Heute habe ich mich in der Kategorie Narzissmus verloren:
- If This Is One of The Sexiest Things You’ve Ever Seen, You May Be a Narcissist (2006)
- Can Narcissism Be Cured? (2009)
- A Generational Pathology: Narcissism Is Not Grandiosity (2010)
- The Other Ego Epidemic (2010)
Und das heutige zermalmende Königsstück am Schluss:
„My fiancee is pushing me away and I’ve lost hope“ (2012)

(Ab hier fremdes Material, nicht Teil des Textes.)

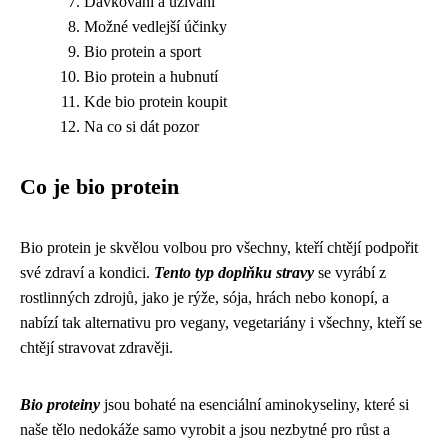
Dávkování a užívání
Možné vedlejší účinky
Bio protein a sport
Bio protein a hubnutí
Kde bio protein koupit
Na co si dát pozor
Co je bio protein
Bio protein je skvělou volbou pro všechny, kteří chtějí podpořit
své zdraví a kondici.
Tento typ doplňku stravy
se vyrábí z
rostlinných zdrojů, jako je rýže, sója, hrách nebo konopí, a
nabízí tak alternativu pro vegany, vegetariány i všechny, kteří se
chtějí stravovat zdravěji.
Bio proteiny
jsou bohaté na esenciální aminokyseliny, které si
naše tělo nedokáže samo vyrobit a jsou nezbytné pro růst a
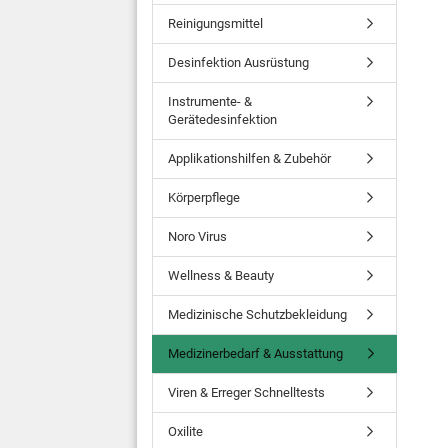
Reinigungsmittel
Desinfektion Ausrüstung
Instrumente- &
Gerätedesinfektion
Applikationshilfen & Zubehör
Körperpflege
Noro Virus
Wellness & Beauty
Medizinische Schutzbekleidung
Medizinerbedarf & Ausstattung
Viren & Erreger Schnelltests
Oxilite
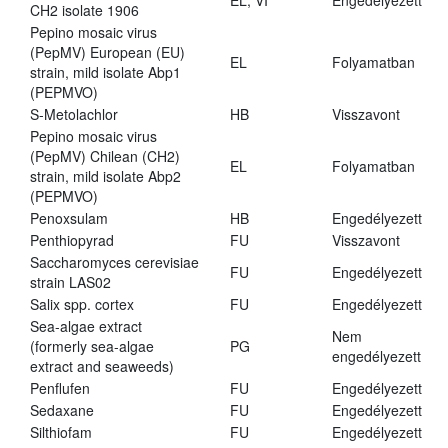
EL, VI
Engedélyezett
CH2 isolate 1906
Pepino mosaic virus
(PepMV) European (EU)
EL
Folyamatban
strain, mild isolate Abp1
(PEPMVO)
S-Metolachlor
HB
Visszavont
Pepino mosaic virus
(PepMV) Chilean (CH2)
EL
Folyamatban
strain, mild isolate Abp2
(PEPMVO)
Penoxsulam
HB
Engedélyezett
Penthiopyrad
FU
Visszavont
Saccharomyces cerevisiae
FU
Engedélyezett
strain LAS02
Salix spp. cortex
FU
Engedélyezett
Sea-algae extract
Nem
(formerly sea-algae
PG
engedélyezett
extract and seaweeds)
Penflufen
FU
Engedélyezett
Sedaxane
FU
Engedélyezett
Silthiofam
FU
Engedélyezett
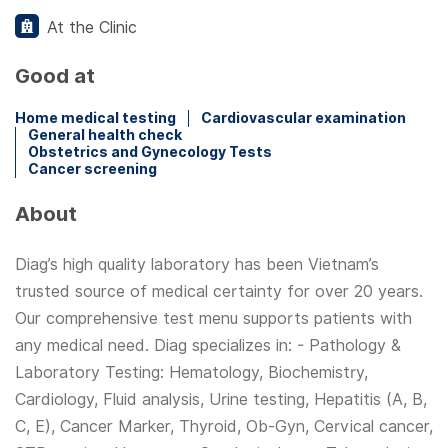
At the Clinic
Good at
Home medical testing
Cardiovascular examination
General health check
Obstetrics and Gynecology Tests
Cancer screening
About
Diag’s high quality laboratory has been Vietnam’s
trusted source of medical certainty for over 20 years.
Our comprehensive test menu supports patients with
any medical need. Diag specializes in: - Pathology &
Laboratory Testing: Hematology, Biochemistry,
Cardiology, Fluid analysis, Urine testing, Hepatitis (A, B,
C, E), Cancer Marker, Thyroid, Ob-Gyn, Cervical cancer,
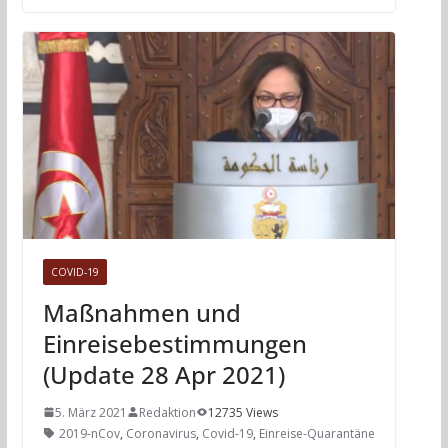
COVID-19
Maßnahmen und
Einreisebestimmungen
(Update 28 Apr 2021)
5. März 2021
Redaktion
12735 Views
2019-nCov
,
Coronavirus
,
Covid-19
,
Einreise-Quarantäne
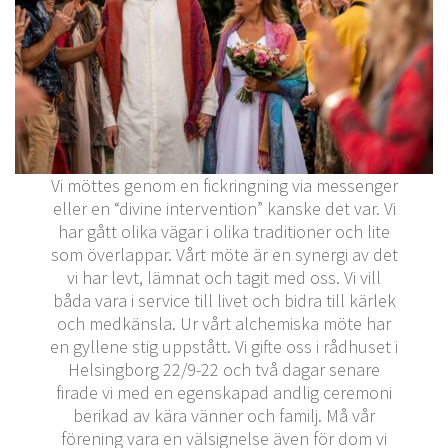
Vi möttes genom en fickringning via messenger
eller en “divine intervention” kanske det var. Vi
har gått olika vägar i olika traditioner och lite
som överlappar. Vårt möte är en synergi av det
vi har levt, lämnat och tagit med oss. Vi vill
båda vara i service till livet och bidra till kärlek
och medkänsla. Ur vårt alchemiska möte har
en gyllene stig uppstått. Vi gifte oss i rådhuset i
Helsingborg 22/9-22 och två dagar senare
firade vi med en egenskapad andlig ceremoni
berikad av kära vänner och familj. Må vår
förening vara en välsignelse även för dom vi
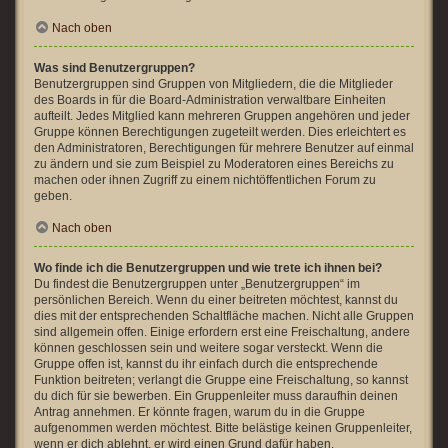
Nach oben
Was sind Benutzergruppen?
Benutzergruppen sind Gruppen von Mitgliedern, die die Mitglieder
des Boards in für die Board-Administration verwaltbare Einheiten
aufteilt. Jedes Mitglied kann mehreren Gruppen angehören und jeder
Gruppe können Berechtigungen zugeteilt werden. Dies erleichtert es
den Administratoren, Berechtigungen für mehrere Benutzer auf einmal
zu ändern und sie zum Beispiel zu Moderatoren eines Bereichs zu
machen oder ihnen Zugriff zu einem nichtöffentlichen Forum zu
geben.
Nach oben
Wo finde ich die Benutzergruppen und wie trete ich ihnen bei?
Du findest die Benutzergruppen unter „Benutzergruppen“ im
persönlichen Bereich. Wenn du einer beitreten möchtest, kannst du
dies mit der entsprechenden Schaltfläche machen. Nicht alle Gruppen
sind allgemein offen. Einige erfordern erst eine Freischaltung, andere
können geschlossen sein und weitere sogar versteckt. Wenn die
Gruppe offen ist, kannst du ihr einfach durch die entsprechende
Funktion beitreten; verlangt die Gruppe eine Freischaltung, so kannst
du dich für sie bewerben. Ein Gruppenleiter muss daraufhin deinen
Antrag annehmen. Er könnte fragen, warum du in die Gruppe
aufgenommen werden möchtest. Bitte belästige keinen Gruppenleiter,
wenn er dich ablehnt, er wird einen Grund dafür haben.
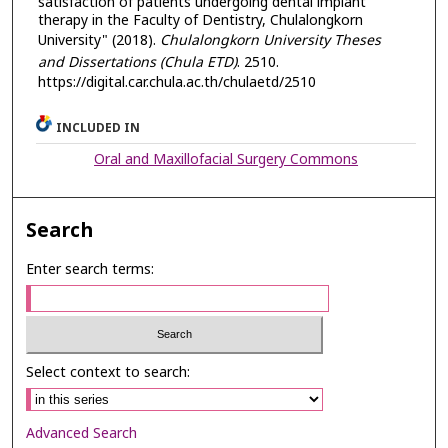
satisfaction of patients undergoing dental implant
therapy in the Faculty of Dentistry, Chulalongkorn
University" (2018).
Chulalongkorn University Theses
and Dissertations (Chula ETD)
. 2510.
https://digital.car.chula.ac.th/chulaetd/2510
INCLUDED IN
Oral and Maxillofacial Surgery Commons
Search
Enter search terms:
Select context to search:
Advanced Search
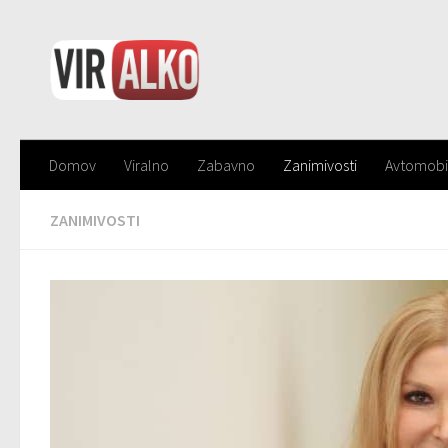
Domov
Viralno
Zabavno
Zanimivosti
Avtomobi
ZANIMIVOSTI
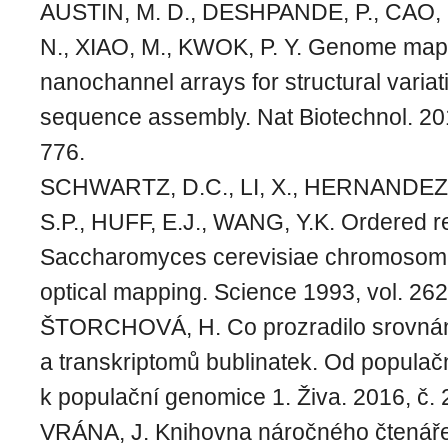
AUSTIN, M. D., DESHPANDE, P., CAO
N., XIAO, M., KWOK, P. Y. Genome map
nanochannel arrays for structural variat
sequence assembly. Nat Biotechnol. 201
776.
SCHWARTZ, D.C., LI, X., HERNANDEZ,
S.P., HUFF, E.J., WANG, Y.K. Ordered re
Saccharomyces cerevisiae chromosome
optical mapping. Science 1993, vol. 262
ŠTORCHOVÁ, H. Co prozradilo srovná
a transkriptomů bublinatek. Od populač
k populační genomice 1. Živa. 2016, č. 
VRÁNA, J. Knihovna náročného čtenáře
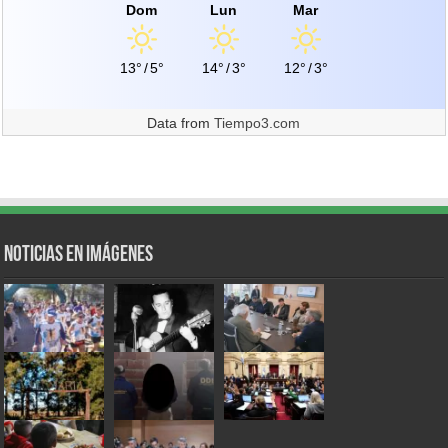
Dom
Lun
Mar
13°
/
5°
14°
/
3°
12°
/
3°
Data from
Tiempo3.com
Noticias en Imágenes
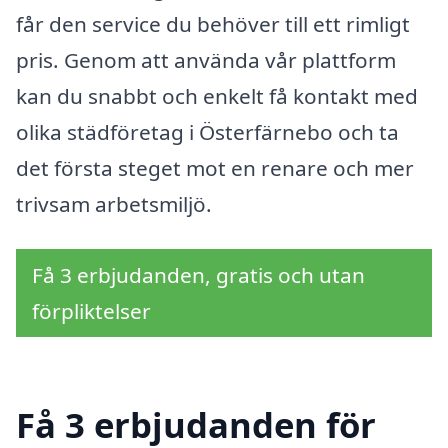
får den service du behöver till ett rimligt
pris. Genom att använda vår plattform
kan du snabbt och enkelt få kontakt med
olika städföretag i Österfärnebo och ta
det första steget mot en renare och mer
trivsam arbetsmiljö.
Få 3 erbjudanden, gratis och utan
förpliktelser
Få 3 erbjudanden för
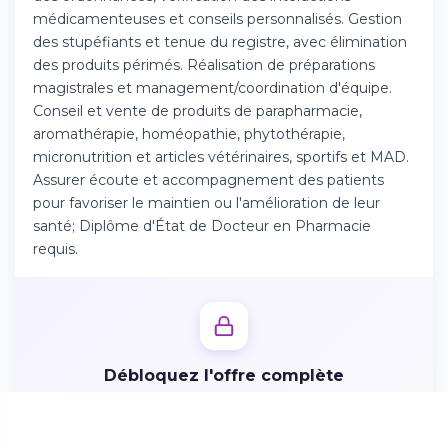
Téléchargez l'app sur l'App Store
médicamenteuses et conseils personnalisés. Gestion
des stupéfiants et tenue du registre, avec élimination
des produits périmés. Réalisation de préparations
Continuer sur Android
magistrales et management/coordination d'équipe.
Téléchargez l'app sur Google Play
Conseil et vente de produits de parapharmacie,
aromathérapie, homéopathie, phytothérapie,
micronutrition et articles vétérinaires, sportifs et MAD.
Assurer écoute et accompagnement des patients
pour favoriser le maintien ou l'amélioration de leur
Se connecter sur le web
santé; Diplôme d'État de Docteur en Pharmacie
Accédez à votre compte depuis votre
requis.
navigateur
Débloquez l'offre complète
Créez votre profil candidat en 2 minutes pour accéder
aux missions, avantages et postuler directement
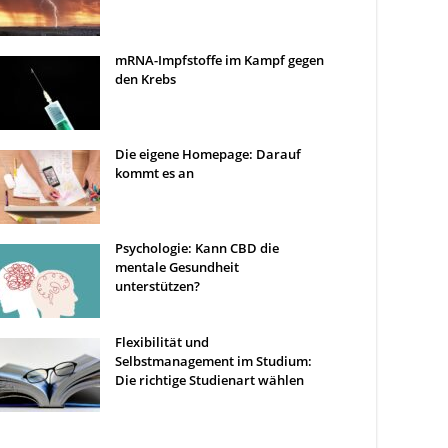
mRNA-Impfstoffe im Kampf gegen
den Krebs
Die eigene Homepage: Darauf
kommt es an
Psychologie: Kann CBD die
mentale Gesundheit
unterstützen?
Flexibilität und
Selbstmanagement im Studium:
Die richtige Studienart wählen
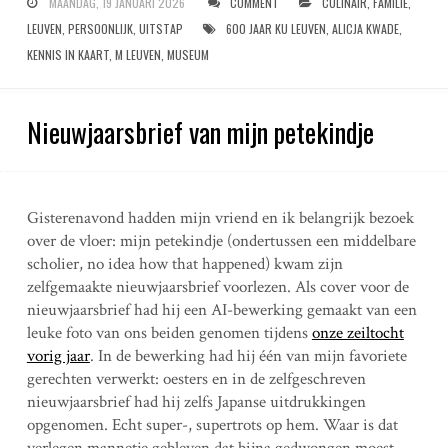
MAANDAG, 19 JANUARI 2026
COMMENT
CULINAIR
,
FAMILIE
,
LEUVEN
,
PERSOONLIJK
,
UITSTAP
600 JAAR KU LEUVEN
,
ALICJA KWADE
,
KENNIS IN KAART
,
M LEUVEN
,
MUSEUM
Nieuwjaarsbrief van mijn petekindje
Gisterenavond hadden mijn vriend en ik belangrijk bezoek
over de vloer: mijn petekindje (ondertussen een middelbare
scholier, no idea how that happened) kwam zijn
zelfgemaakte nieuwjaarsbrief voorlezen. Als cover voor de
nieuwjaarsbrief had hij een AI-bewerking gemaakt van een
leuke foto van ons beiden genomen tijdens
onze zeiltocht
vorig jaar
. In de bewerking had hij één van mijn favoriete
gerechten verwerkt: oesters en in de zelfgeschreven
nieuwjaarsbrief had hij zelfs Japanse uitdrukkingen
opgenomen. Echt super-, supertrots op hem. Waar is dat
verlegen mannetje gebleven dat bijna gedwongen moest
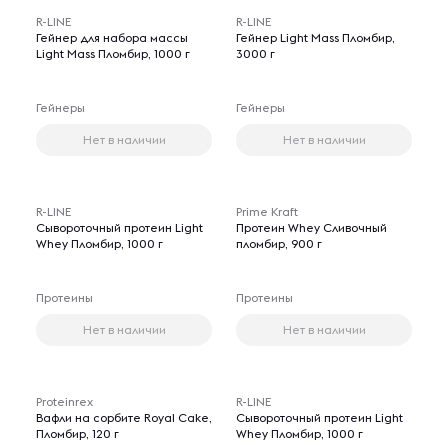
R-LINE
R-LINE
Гейнер для набора массы
Гейнер Light Mass Пломбир,
Light Mass Пломбир, 1000 г
3000 г
Гейнеры
Гейнеры
Нет в наличии
Нет в наличии
R-LINE
Prime Kraft
Сывороточный протеин Light
Протеин Whey Сливочный
Whey Пломбир, 1000 г
пломбир, 900 г
Протеины
Протеины
Нет в наличии
Нет в наличии
Proteinrex
R-LINE
Вафли на сорбите Royal Cake,
Сывороточный протеин Light
Пломбир, 120 г
Whey Пломбир, 1000 г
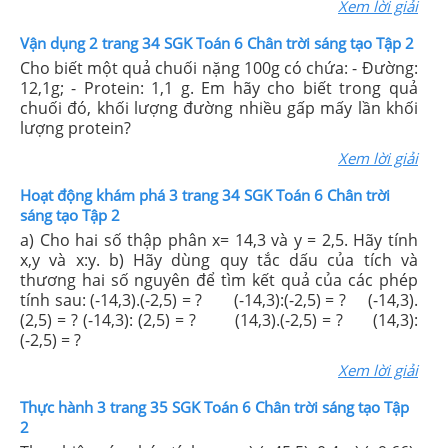
Xem lời giải
Vận dụng 2 trang 34 SGK Toán 6 Chân trời sáng tạo Tập 2
Cho biết một quả chuối nặng 100g có chứa: - Đường:
12,1g; - Protein: 1,1 g. Em hãy cho biết trong quả
chuối đó, khối lượng đường nhiều gấp mấy lần khối
lượng protein?
Xem lời giải
Hoạt động khám phá 3 trang 34 SGK Toán 6 Chân trời
sáng tạo Tập 2
a) Cho hai số thập phân x= 14,3 và y = 2,5. Hãy tính
x,y và x:y. b) Hãy dùng quy tắc dấu của tích và
thương hai số nguyên để tìm kết quả của các phép
tính sau: (-14,3).(-2,5) = ? (-14,3):(-2,5) = ? (-14,3).
(2,5) = ? (-14,3): (2,5) = ? (14,3).(-2,5) = ? (14,3):
(-2,5) = ?
Xem lời giải
Thực hành 3 trang 35 SGK Toán 6 Chân trời sáng tạo Tập
2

Aber bevor ich mich darum kümmern kann, was mich da genau in den Magen getreten hat (ist es überhaupt wichtig?), muss ich mich erst noch schmerzgekrümmt für die Kameras das Blog am Boden herumwälzen.
18.10.2020
„Warum bist du eigentlich so hart zu dir wirklich jeden Tag etwas Aufschreiben zu wollen, wenn am Ende dann doch nur ein halb garer Satz als Entschuldigung bei rauskommt?”
17.10.2020
10 Jahre Draufsicht und ein bisschen schlechtes Gewissen, das meine Aufgaben mit der Vorbereitung der Veranstaltung erledigt waren. Trotzdem die ganze Zeit über schwitzige Hände.
16.10.2020
Im chinesischen Internet gibt es den Ausdruck 報復性熬夜, wörtlich übersetzt: „als Vergeltung die Nacht duchleiden“, oder etwas griffiger: „revenge bedtime procastination“. Damit ist gemeint, nicht zu schlafen, obwohl man müde ist und schlafen könnte und wahrscheinlich auch besser sollte. Schlaftrotz. Das kenne ich sehr gut. Nicht, weil ich etwas gegen Schlaf habe, oder mich vor Albträumen fürchte, sondern weil Schlafen zu gehen bedeuten würde, die freie Zeit vor dem Schlafen aufzugeben. Die unbeobachtete, stille und dunkle Zeit, wenn der Tag hinter mir liegt, alles erledigt ist, was an dem Tag mit meinen Kräften möglich war, wenn alle Mahlzeiten verzehrt sind und nichts mehr passieren muss, außer irgendwann die Augen zuzumachen. Diesen Moment aufzugeben fällt mir sehr schwer. Dass ich statt zu Schlafen erschöpft durch Instagram, Twitter und YouTube scrolle, bis ich die Augen wirklich nicht mehr offen halten kann, lässt sich mit dieser Bezeichnung als Rache des Egos an der anscheinend nicht freiheitlich erlebten Wachzeit begreifen. Etwas sinnvolles könnte ich in dieser Zeit gar nicht tun. Weil ich viel zu müde dafür bin und weil es dann die Freiheit sinnloses zu tun, gar nicht nutzen würde. Die Berieselung muss als solche erkennbar sein.